▶ Exercise:
Only a number is expected here: the count of lines in this data where "Guitarras" occurs.

▶ Data section:
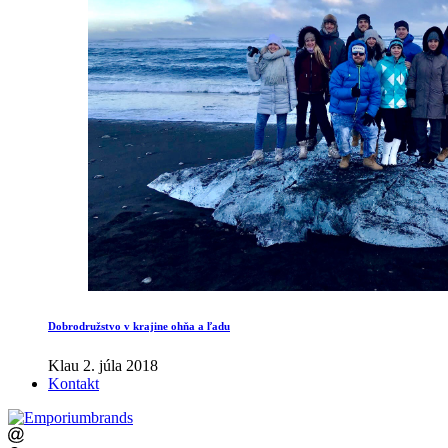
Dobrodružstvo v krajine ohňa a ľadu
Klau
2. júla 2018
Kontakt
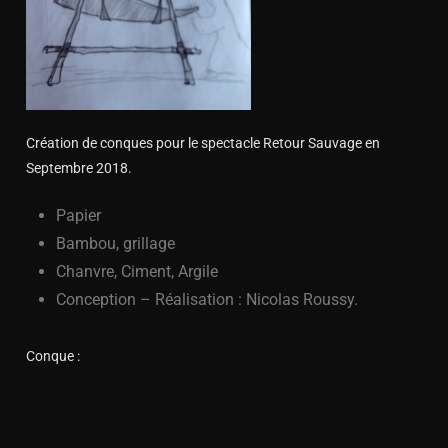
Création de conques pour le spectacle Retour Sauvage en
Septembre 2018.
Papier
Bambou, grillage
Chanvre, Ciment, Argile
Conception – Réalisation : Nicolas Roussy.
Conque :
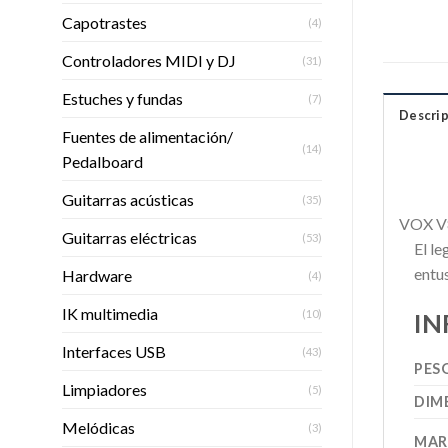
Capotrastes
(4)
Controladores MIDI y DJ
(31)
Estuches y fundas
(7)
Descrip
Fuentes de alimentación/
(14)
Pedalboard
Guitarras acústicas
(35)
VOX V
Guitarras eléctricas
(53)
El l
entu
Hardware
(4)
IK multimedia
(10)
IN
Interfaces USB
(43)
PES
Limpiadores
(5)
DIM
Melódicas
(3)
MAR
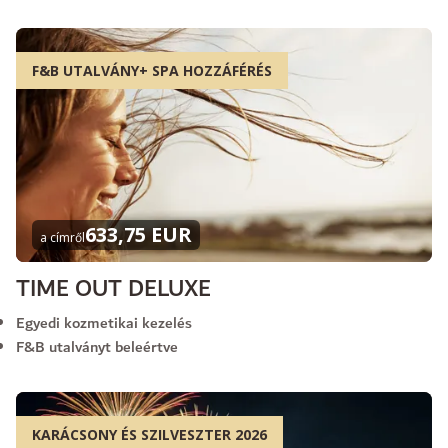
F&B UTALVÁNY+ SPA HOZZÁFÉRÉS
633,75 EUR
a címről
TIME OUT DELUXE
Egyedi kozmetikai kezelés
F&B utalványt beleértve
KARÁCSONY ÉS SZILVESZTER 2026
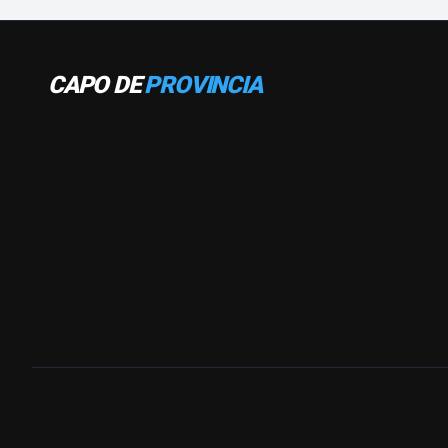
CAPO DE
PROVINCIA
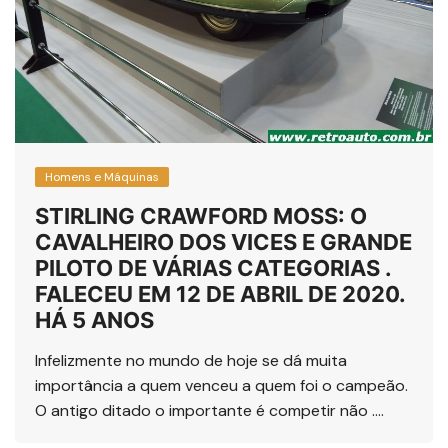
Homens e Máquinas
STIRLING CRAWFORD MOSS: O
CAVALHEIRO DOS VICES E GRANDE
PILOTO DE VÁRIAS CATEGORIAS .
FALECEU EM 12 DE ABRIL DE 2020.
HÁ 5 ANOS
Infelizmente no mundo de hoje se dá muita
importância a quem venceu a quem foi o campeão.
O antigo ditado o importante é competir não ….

▶ Output of the exercise:
2